British American Tobacco - 2021 Results ($BTI)
British American Tobacco (BTI, previously) reported results and gave a presentation today. Highlights:
- We accelerated constant currency New Category revenue growth to over 50%. We reduced New Category losses for the first time, with circa £100 million improvement in profitability. And with continued strong cash conversion, we reduced leverage to below 3 times. As we said, this has given us the financial flexibility to be more active in our capital allocation - to deliver sustainable long-term value for shareholders. As a first step in our new capital allocation framework - while maintaining a growing dividend - we have announced a £2billion share buyback for 2022.
- Vuse is the number one global vaping brand, with a value share of 34%. I am particularly pleased that in the US, Vuse delivered strong revenue and share growth - and in the second half of 2021 became profitable at the category contribution level for the first time.
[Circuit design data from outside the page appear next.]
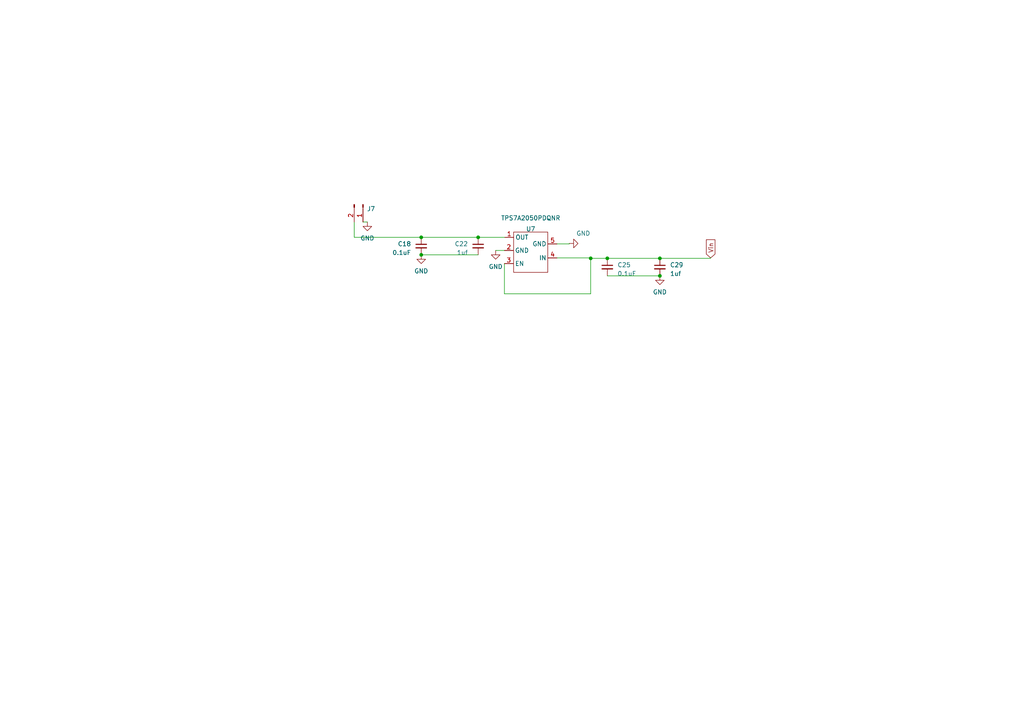
<source format=kicad_sch>
(kicad_sch (version 20230121) (generator eeschema)

  (uuid b1a891ed-821b-4c76-8641-5d8e37770f3d)

  (paper "A4")

  


  (junction (at 138.684 68.834) (diameter 0) (color 0 0 0 0)
    (uuid 31e8b5fd-9667-4dd1-a8e8-c8e421a4312c)
  )
  (junction (at 171.323 74.93) (diameter 0) (color 0 0 0 0)
    (uuid 499beb02-5813-428e-a29c-a4a1ba5856f2)
  )
  (junction (at 191.389 74.93) (diameter 0) (color 0 0 0 0)
    (uuid 5180ad57-6d4e-4e0a-8418-331fdfa5b777)
  )
  (junction (at 176.149 74.93) (diameter 0) (color 0 0 0 0)
    (uuid 93128c87-005e-4535-b225-5cac2c7adc22)
  )
  (junction (at 122.174 73.914) (diameter 0) (color 0 0 0 0)
    (uuid a7d050ea-cd67-4a20-972f-699ff3a561d6)
  )
  (junction (at 191.389 80.01) (diameter 0) (color 0 0 0 0)
    (uuid a8fdd168-cff0-460e-b48c-19b2de75cab7)
  )
  (junction (at 122.174 68.834) (diameter 0) (color 0 0 0 0)
    (uuid b9afcf5a-9fdd-4d52-8644-f6c9021b25fb)
  )

  (wire (pts (xy 106.553 64.389) (xy 105.283 64.389))
    (stroke (width 0) (type default))
    (uuid 0dbe8d53-a7ae-42cd-908a-9a36d4880dcc)
  )
  (wire (pts (xy 205.994 74.93) (xy 191.389 74.93))
    (stroke (width 0) (type default))
    (uuid 1adc2426-4e97-407c-b3ea-a0e8a76539f7)
  )
  (wire (pts (xy 165.1 70.739) (xy 165.1 70.612))
    (stroke (width 0) (type default))
    (uuid 243ce014-4a19-4cbf-8847-16c7eae2cda6)
  )
  (wire (pts (xy 138.684 73.914) (xy 122.174 73.914))
    (stroke (width 0) (type default))
    (uuid 2d0f3460-8c15-4d26-a947-9c613b275a67)
  )
  (wire (pts (xy 161.544 74.803) (xy 171.069 74.803))
    (stroke (width 0) (type default))
    (uuid 39baf5d0-9aaf-40d8-9abd-f8d0fd8077a9)
  )
  (wire (pts (xy 161.544 70.739) (xy 165.1 70.739))
    (stroke (width 0) (type default))
    (uuid 44e4b3c7-d4a8-4576-b993-1d2cc7705848)
  )
  (wire (pts (xy 206.121 74.803) (xy 205.994 74.803))
    (stroke (width 0) (type default))
    (uuid 48b26d9d-98f9-4335-ad1d-14da0d7fb2a3)
  )
  (wire (pts (xy 102.743 68.834) (xy 122.174 68.834))
    (stroke (width 0) (type default))
    (uuid 48b8a9a2-1800-4d28-bbbc-2a981263306a)
  )
  (wire (pts (xy 176.149 80.01) (xy 191.389 80.01))
    (stroke (width 0) (type default))
    (uuid 50753e18-a6ff-420f-b247-d0bebe19adf3)
  )
  (wire (pts (xy 146.304 85.217) (xy 171.323 85.217))
    (stroke (width 0) (type default))
    (uuid 5509ddeb-58b2-47ad-a2a8-a21d93821437)
  )
  (wire (pts (xy 205.994 74.803) (xy 205.994 74.93))
    (stroke (width 0) (type default))
    (uuid 87e7b6cc-23a0-45d6-9101-5e4038bfdd30)
  )
  (wire (pts (xy 122.174 68.834) (xy 138.684 68.834))
    (stroke (width 0) (type default))
    (uuid 8e56974c-bf62-407b-8d18-71dbd44c5689)
  )
  (wire (pts (xy 143.764 72.644) (xy 146.304 72.644))
    (stroke (width 0) (type default))
    (uuid ac0607c3-e1fa-40f4-a543-7cfcf785a21b)
  )
  (wire (pts (xy 171.069 74.803) (xy 171.069 74.93))
    (stroke (width 0) (type default))
    (uuid b5a54f07-914b-4789-80ee-66c19d849ac5)
  )
  (wire (pts (xy 102.743 64.389) (xy 102.743 68.834))
    (stroke (width 0) (type default))
    (uuid ba9e006f-e69b-4d81-b4fb-cffb03a1ce88)
  )
  (wire (pts (xy 171.323 74.93) (xy 176.149 74.93))
    (stroke (width 0) (type default))
    (uuid d913a97f-1482-4271-a26d-3eb4e7b401e5)
  )
  (wire (pts (xy 171.069 74.93) (xy 171.323 74.93))
    (stroke (width 0) (type default))
    (uuid db464afd-459f-499a-983a-f6a964919f82)
  )
  (wire (pts (xy 171.323 74.93) (xy 171.323 85.217))
    (stroke (width 0) (type default))
    (uuid e2e4dd29-1ec6-4342-9ab0-c15532c19a63)
  )
  (wire (pts (xy 146.304 76.454) (xy 146.304 85.217))
    (stroke (width 0) (type default))
    (uuid f297802e-d325-4c84-b4f7-9e2dbad85cb0)
  )
  (wire (pts (xy 176.149 74.93) (xy 191.389 74.93))
    (stroke (width 0) (type default))
    (uuid f55f319b-332a-4986-b8c7-edd53888798f)
  )
  (wire (pts (xy 138.684 68.834) (xy 146.431 68.834))
    (stroke (width 0) (type default))
    (uuid fcc43ba1-442d-41d9-b6a0-69e8bac8f4ce)
  )

  (global_label "Vin" (shape input) (at 206.121 74.803 90) (fields_autoplaced)
    (effects (font (size 1.27 1.27)) (justify left))
    (uuid aaea5820-d348-453e-b0c2-9e50f15df4ea)
    (property "Intersheetrefs" "${INTERSHEET_REFS}" (at 206.121 69.0548 90)
      (effects (font (size 1.27 1.27)) (justify left) hide)
    )
  )

  (symbol (lib_id "Radar_pcb_pll:TPS7A2050PDQNR") (at 153.67 69.469 0) (unit 1)
    (in_bom yes) (on_board yes) (dnp no)
    (uuid 01b44e43-db9e-4d57-9822-09ddd6288106)
    (property "Reference" "U7" (at 153.924 66.421 0)
      (effects (font (size 1.27 1.27)))
    )
    (property "Value" "TPS7A2050PDQNR" (at 153.924 63.246 0)
      (effects (font (size 1.27 1.27)))
    )
    (property "Footprint" "Package_SON:Texas_X2SON-4_1x1mm_P0.65mm" (at 153.289 63.881 0)
      (effects (font (size 1.27 1.27)) hide)
    )
    (property "Datasheet" "" (at 153.67 69.469 0)
      (effects (font (size 1.27 1.27)) hide)
    )
    (pin "1" (uuid 63962e82-5da4-4967-8dbb-95ec51b322a2))
    (pin "2" (uuid 12c04930-9137-4029-aecd-1138989dde0a))
    (pin "3" (uuid 4a03dba3-8c30-4810-a9b6-50d7c5cf58aa))
    (pin "4" (uuid 017b0d0c-f697-46b6-b56d-d3ce1de46333))
    (pin "5" (uuid 969d8f1e-0d44-4e53-b2b8-95d4db0591b5))
    (instances
      (project "PowerManage.2"
        (path "/32556704-de3f-4929-98eb-179149f9ec20"
          (reference "U7") (unit 1)
        )
        (path "/32556704-de3f-4929-98eb-179149f9ec20/d891f735-2d02-40ed-9fe6-6f97022984d8"
          (reference "U5") (unit 1)
        )
      )
    )
  )

  (symbol (lib_id "Connector:Conn_01x02_Pin") (at 105.283 59.309 270) (unit 1)
    (in_bom yes) (on_board yes) (dnp no) (fields_autoplaced)
    (uuid 3390cb20-93be-4a9b-8411-198e8a0e183a)
    (property "Reference" "J7" (at 106.426 60.579 90)
      (effects (font (size 1.27 1.27)) (justify left))
    )
    (property "Value" "Conn_01x02_Pin" (at 106.553 59.944 0)
      (effects (font (size 1.27 1.27)) hide)
    )
    (property "Footprint" "Connector_JST:JST_XH_B2B-XH-A_1x02_P2.50mm_Vertical" (at 105.283 59.309 0)
      (effects (font (size 1.27 1.27)) hide)
    )
    (property "Datasheet" "~" (at 105.283 59.309 0)
      (effects (font (size 1.27 1.27)) hide)
    )
    (pin "1" (uuid 10424b4d-579b-45c9-9161-21fce78d5ff1))
    (pin "2" (uuid e4aa2166-1926-4a16-876d-2c543d4a8987))
    (instances
      (project "PowerManage.2"
        (path "/32556704-de3f-4929-98eb-179149f9ec20/ff688281-229c-4022-ba4f-39d11a863383"
          (reference "J7") (unit 1)
        )
        (path "/32556704-de3f-4929-98eb-179149f9ec20/684f054b-c8dd-4063-997c-ef295a1d111c"
          (reference "J8") (unit 1)
        )
        (path "/32556704-de3f-4929-98eb-179149f9ec20/d891f735-2d02-40ed-9fe6-6f97022984d8"
          (reference "J10") (unit 1)
        )
      )
    )
  )

  (symbol (lib_id "Device:C_Small") (at 191.389 77.47 0) (unit 1)
    (in_bom yes) (on_board yes) (dnp no) (fields_autoplaced)
    (uuid 34716b65-446b-4d51-ae8b-adf9b4987a5a)
    (property "Reference" "C29" (at 194.31 76.8413 0)
      (effects (font (size 1.27 1.27)) (justify left))
    )
    (property "Value" "1uf" (at 194.31 79.3813 0)
      (effects (font (size 1.27 1.27)) (justify left))
    )
    (property "Footprint" "Capacitor_SMD:0603 usual" (at 191.389 77.47 0)
      (effects (font (size 1.27 1.27)) hide)
    )
    (property "Datasheet" "~" (at 191.389 77.47 0)
      (effects (font (size 1.27 1.27)) hide)
    )
    (pin "1" (uuid 9852a985-5d1a-4c77-be22-8e644916aad1))
    (pin "2" (uuid 951335f1-9866-4b06-85aa-a3d738e4f30b))
    (instances
      (project "PowerManage.2"
        (path "/32556704-de3f-4929-98eb-179149f9ec20"
          (reference "C29") (unit 1)
        )
        (path "/32556704-de3f-4929-98eb-179149f9ec20/d891f735-2d02-40ed-9fe6-6f97022984d8"
          (reference "C32") (unit 1)
        )
      )
    )
  )

  (symbol (lib_id "power:GND") (at 106.553 64.389 0) (mirror y) (unit 1)
    (in_bom yes) (on_board yes) (dnp no) (fields_autoplaced)
    (uuid 41f35485-e3fa-4765-b145-f6db11505e38)
    (property "Reference" "#PWR024" (at 106.553 70.739 0)
      (effects (font (size 1.27 1.27)) hide)
    )
    (property "Value" "GND" (at 106.553 69.088 0)
      (effects (font (size 1.27 1.27)))
    )
    (property "Footprint" "" (at 106.553 64.389 0)
      (effects (font (size 1.27 1.27)) hide)
    )
    (property "Datasheet" "" (at 106.553 64.389 0)
      (effects (font (size 1.27 1.27)) hide)
    )
    (pin "1" (uuid 792a8c0e-c5fe-4e5e-9105-7e051952eab6))
    (instances
      (project "PowerManage.2"
        (path "/32556704-de3f-4929-98eb-179149f9ec20"
          (reference "#PWR024") (unit 1)
        )
        (path "/32556704-de3f-4929-98eb-179149f9ec20/d891f735-2d02-40ed-9fe6-6f97022984d8"
          (reference "#PWR041") (unit 1)
        )
      )
    )
  )

  (symbol (lib_id "power:GND") (at 165.1 70.612 90) (mirror x) (unit 1)
    (in_bom yes) (on_board yes) (dnp no)
    (uuid 7462f16b-ee98-4090-8e63-dbc96c6639b7)
    (property "Reference" "#PWR032" (at 171.45 70.612 0)
      (effects (font (size 1.27 1.27)) hide)
    )
    (property "Value" "GND" (at 167.132 67.691 90)
      (effects (font (size 1.27 1.27)) (justify right))
    )
    (property "Footprint" "" (at 165.1 70.612 0)
      (effects (font (size 1.27 1.27)) hide)
    )
    (property "Datasheet" "" (at 165.1 70.612 0)
      (effects (font (size 1.27 1.27)) hide)
    )
    (pin "1" (uuid 222f0868-b8dd-449a-a9ca-f002d6de2b65))
    (instances
      (project "PowerManage.2"
        (path "/32556704-de3f-4929-98eb-179149f9ec20"
          (reference "#PWR032") (unit 1)
        )
        (path "/32556704-de3f-4929-98eb-179149f9ec20/d891f735-2d02-40ed-9fe6-6f97022984d8"
          (reference "#PWR040") (unit 1)
        )
      )
    )
  )

  (symbol (lib_id "power:GND") (at 143.764 72.644 0) (mirror y) (unit 1)
    (in_bom yes) (on_board yes) (dnp no) (fields_autoplaced)
    (uuid 756a7f14-bd9b-4fa2-9ffa-e8116e7c8dab)
    (property "Reference" "#PWR028" (at 143.764 78.994 0)
      (effects (font (size 1.27 1.27)) hide)
    )
    (property "Value" "GND" (at 143.764 77.343 0)
      (effects (font (size 1.27 1.27)))
    )
    (property "Footprint" "" (at 143.764 72.644 0)
      (effects (font (size 1.27 1.27)) hide)
    )
    (property "Datasheet" "" (at 143.764 72.644 0)
      (effects (font (size 1.27 1.27)) hide)
    )
    (pin "1" (uuid eaedddff-1b1f-4f6b-b6cd-25e48dfe4605))
    (instances
      (project "PowerManage.2"
        (path "/32556704-de3f-4929-98eb-179149f9ec20"
          (reference "#PWR028") (unit 1)
        )
        (path "/32556704-de3f-4929-98eb-179149f9ec20/d891f735-2d02-40ed-9fe6-6f97022984d8"
          (reference "#PWR039") (unit 1)
        )
      )
    )
  )

  (symbol (lib_id "Device:C_Small") (at 138.684 71.374 0) (mirror y) (unit 1)
    (in_bom yes) (on_board yes) (dnp no) (fields_autoplaced)
    (uuid 818400d1-209e-4305-a7b6-c971efbd15ed)
    (property "Reference" "C22" (at 135.763 70.7453 0)
      (effects (font (size 1.27 1.27)) (justify left))
    )
    (property "Value" "1uf" (at 135.763 73.2853 0)
      (effects (font (size 1.27 1.27)) (justify left))
    )
    (property "Footprint" "Capacitor_SMD:0603 usual" (at 138.684 71.374 0)
      (effects (font (size 1.27 1.27)) hide)
    )
    (property "Datasheet" "~" (at 138.684 71.374 0)
      (effects (font (size 1.27 1.27)) hide)
    )
    (pin "1" (uuid 3507b85a-a0c5-491e-8fed-1ef2fcd56f3d))
    (pin "2" (uuid fdffb9e6-616f-4fd2-961b-98f96c30bd2d))
    (instances
      (project "PowerManage.2"
        (path "/32556704-de3f-4929-98eb-179149f9ec20"
          (reference "C22") (unit 1)
        )
        (path "/32556704-de3f-4929-98eb-179149f9ec20/d891f735-2d02-40ed-9fe6-6f97022984d8"
          (reference "C21") (unit 1)
        )
      )
    )
  )

  (symbol (lib_id "power:GND") (at 191.389 80.01 0) (unit 1)
    (in_bom yes) (on_board yes) (dnp no) (fields_autoplaced)
    (uuid 8d418e74-403a-4da3-8fb1-cac1cafdf94c)
    (property "Reference" "#PWR035" (at 191.389 86.36 0)
      (effects (font (size 1.27 1.27)) hide)
    )
    (property "Value" "GND" (at 191.389 84.709 0)
      (effects (font (size 1.27 1.27)))
    )
    (property "Footprint" "" (at 191.389 80.01 0)
      (effects (font (size 1.27 1.27)) hide)
    )
    (property "Datasheet" "" (at 191.389 80.01 0)
      (effects (font (size 1.27 1.27)) hide)
    )
    (pin "1" (uuid 5c86541d-45bb-4936-b18c-b0ae7d935a64))
    (instances
      (project "PowerManage.2"
        (path "/32556704-de3f-4929-98eb-179149f9ec20"
          (reference "#PWR035") (unit 1)
        )
        (path "/32556704-de3f-4929-98eb-179149f9ec20/d891f735-2d02-40ed-9fe6-6f97022984d8"
          (reference "#PWR042") (unit 1)
        )
      )
    )
  )

  (symbol (lib_id "Device:C_Small") (at 122.174 71.374 0) (mirror y) (unit 1)
    (in_bom yes) (on_board yes) (dnp no) (fields_autoplaced)
    (uuid 9c8fcb6f-793d-402b-810c-35038f005497)
    (property "Reference" "C18" (at 119.253 70.7453 0)
      (effects (font (size 1.27 1.27)) (justify left))
    )
    (property "Value" "0.1uF" (at 119.253 73.2853 0)
      (effects (font (size 1.27 1.27)) (justify left))
    )
    (property "Footprint" "Capacitor_SMD:0603 usual" (at 122.174 71.374 0)
      (effects (font (size 1.27 1.27)) hide)
    )
    (property "Datasheet" "~" (at 122.174 71.374 0)
      (effects (font (size 1.27 1.27)) hide)
    )
    (pin "1" (uuid 9cf48b29-e234-4267-9480-c64695510d24))
    (pin "2" (uuid c82098f5-47c0-49d9-9446-85fd0733f32d))
    (instances
      (project "PowerManage.2"
        (path "/32556704-de3f-4929-98eb-179149f9ec20"
          (reference "C18") (unit 1)
        )
        (path "/32556704-de3f-4929-98eb-179149f9ec20/d891f735-2d02-40ed-9fe6-6f97022984d8"
          (reference "C17") (unit 1)
        )
      )
    )
  )

  (symbol (lib_id "power:GND") (at 122.174 73.914 0) (mirror y) (unit 1)
    (in_bom yes) (on_board yes) (dnp no) (fields_autoplaced)
    (uuid b80f17ae-67c8-400f-a395-3b9804d13ca4)
    (property "Reference" "#PWR024" (at 122.174 80.264 0)
      (effects (font (size 1.27 1.27)) hide)
    )
    (property "Value" "GND" (at 122.174 78.613 0)
      (effects (font (size 1.27 1.27)))
    )
    (property "Footprint" "" (at 122.174 73.914 0)
      (effects (font (size 1.27 1.27)) hide)
    )
    (property "Datasheet" "" (at 122.174 73.914 0)
      (effects (font (size 1.27 1.27)) hide)
    )
    (pin "1" (uuid c4ffa633-1592-4f87-8ffb-e9cc9b2d2996))
    (instances
      (project "PowerManage.2"
        (path "/32556704-de3f-4929-98eb-179149f9ec20"
          (reference "#PWR024") (unit 1)
        )
        (path "/32556704-de3f-4929-98eb-179149f9ec20/d891f735-2d02-40ed-9fe6-6f97022984d8"
          (reference "#PWR09") (unit 1)
        )
      )
    )
  )

  (symbol (lib_id "Device:C_Small") (at 176.149 77.47 0) (unit 1)
    (in_bom yes) (on_board yes) (dnp no) (fields_autoplaced)
    (uuid f2a76302-2fcd-404c-8e6d-fec25c974cdb)
    (property "Reference" "C25" (at 179.07 76.8413 0)
      (effects (font (size 1.27 1.27)) (justify left))
    )
    (property "Value" "0.1uF" (at 179.07 79.3813 0)
      (effects (font (size 1.27 1.27)) (justify left))
    )
    (property "Footprint" "Capacitor_SMD:0603 usual" (at 176.149 77.47 0)
      (effects (font (size 1.27 1.27)) hide)
    )
    (property "Datasheet" "~" (at 176.149 77.47 0)
      (effects (font (size 1.27 1.27)) hide)
    )
    (pin "1" (uuid ef133bc2-4b13-4e28-bf76-05176a56557d))
    (pin "2" (uuid d9b9a50a-f0e3-4877-88d3-14cc1fbf3508))
    (instances
      (project "PowerManage.2"
        (path "/32556704-de3f-4929-98eb-179149f9ec20"
          (reference "C25") (unit 1)
        )
        (path "/32556704-de3f-4929-98eb-179149f9ec20/d891f735-2d02-40ed-9fe6-6f97022984d8"
          (reference "C28") (unit 1)
        )
      )
    )
  )
)

</source>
- I am delighted with the performance of our New Category brands, with each of them growing revenue by more than 40% in 2021.
- With our continued focus on cash, we expect to generate around £40 billion of cumulative free cash flow over the next 5 years - representing more than half of our current market capitalisation.
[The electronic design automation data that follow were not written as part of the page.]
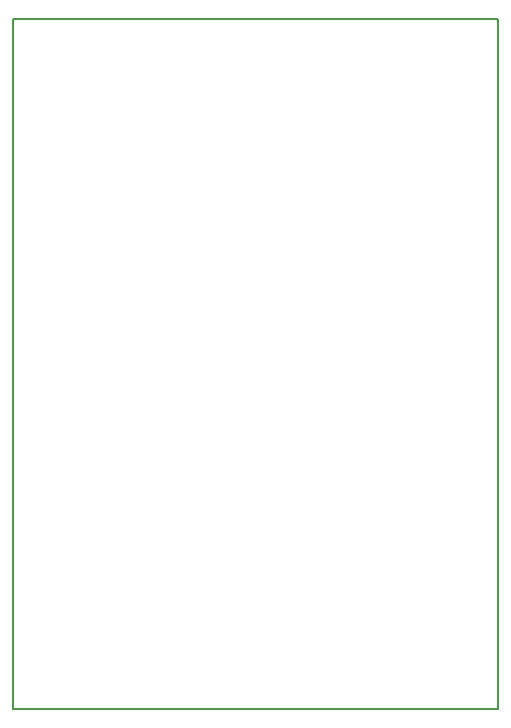
<source format=gbp>
%FSLAX44Y44*%
%MOMM*%
G71*
G01*
G75*
G04 Layer_Color=128*
%ADD10R,0.8000X0.8000*%
%ADD11R,0.7000X0.8500*%
%ADD12R,1.0000X1.4000*%
%ADD13R,0.8000X0.8000*%
%ADD14R,6.6000X6.1000*%
%ADD15R,2.0000X1.0000*%
%ADD16R,1.4000X1.0000*%
%ADD17R,1.7000X1.5000*%
%ADD18R,1.5000X0.3000*%
%ADD19R,0.3000X1.5000*%
%ADD20R,1.2500X1.1000*%
%ADD21R,1.1000X1.2500*%
%ADD22R,5.5000X2.0000*%
%ADD23C,0.2540*%
%ADD24C,0.2000*%
%ADD25C,2.0000*%
%ADD26C,0.4000*%
%ADD27C,0.3000*%
%ADD28R,1.0032X1.0032*%
%ADD29R,0.9032X1.0532*%
%ADD30R,1.2032X1.6032*%
%ADD31R,1.0032X1.0032*%
%ADD32R,6.8032X6.3032*%
%ADD33R,2.2032X1.2032*%
%ADD34R,1.6032X1.2032*%
%ADD35R,1.9032X1.7032*%
%ADD36R,1.7032X0.5032*%
%ADD37R,0.5032X1.7032*%
%ADD38R,1.4532X1.3032*%
%ADD39R,1.3032X1.4532*%
%ADD40R,5.7032X2.2032*%
%ADD41C,0.2032*%
%ADD42C,2.2032*%
%ADD43C,0.6032*%
D24*
X0Y0D02*
X410000D01*
X0D02*
Y585000D01*
X410000Y0D02*
Y585000D01*
X0D02*
X410000D01*
M02*

</source>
- In October, Vuse Solo received the first of its kind PMTA authorisation - confirming that the marketing of original flavour Vuse Solo products is appropriate for the protection of public health.
This approval gives us further confidence in our other PMTA applications, which share the same foundational science. - We reduced leverage to just below 3 times and have a strong balance sheet, with a very manageable maturity profile with 90% of our debt fixed, an average maturity of 10 years and close currency matching, and maximum annual debt maturities no higher than £4billion.
- Over the next 5 years, we are on track to generate around £40 billion of free cash flow before dividends. With strong profitability, cash conversion in excess of 90%, and leverage within our 2-3 times net debt / EBITDA corridor we now have the flexibility to be more active in our capital allocation - to deliver longterm value for shareholders. This will include: Continuing to grow the dividend, and maintaining leverage within our target corridor of 2-3 times adjusted Net Debt / adjusted EBITDA. Whilst also considering potential bolt-on M&A opportunities, and share buybacks to enhance shareholder returns.
- Group cigarette volume was largely in line with 2020 at 637 billion sticks (2020: 638 billion sticks).
Very impressive that they are projecting $54 billion (USD) of free cash flow over the next five years, or almost $11 billion per year. As they say, that would be 51 percent of the current market capitalization, which is $106 billion at a $46 share price. So that means that BTI can probably return north of 10% to shareholders via dividends and buybacks, which is in line with our pipelines and oil sands.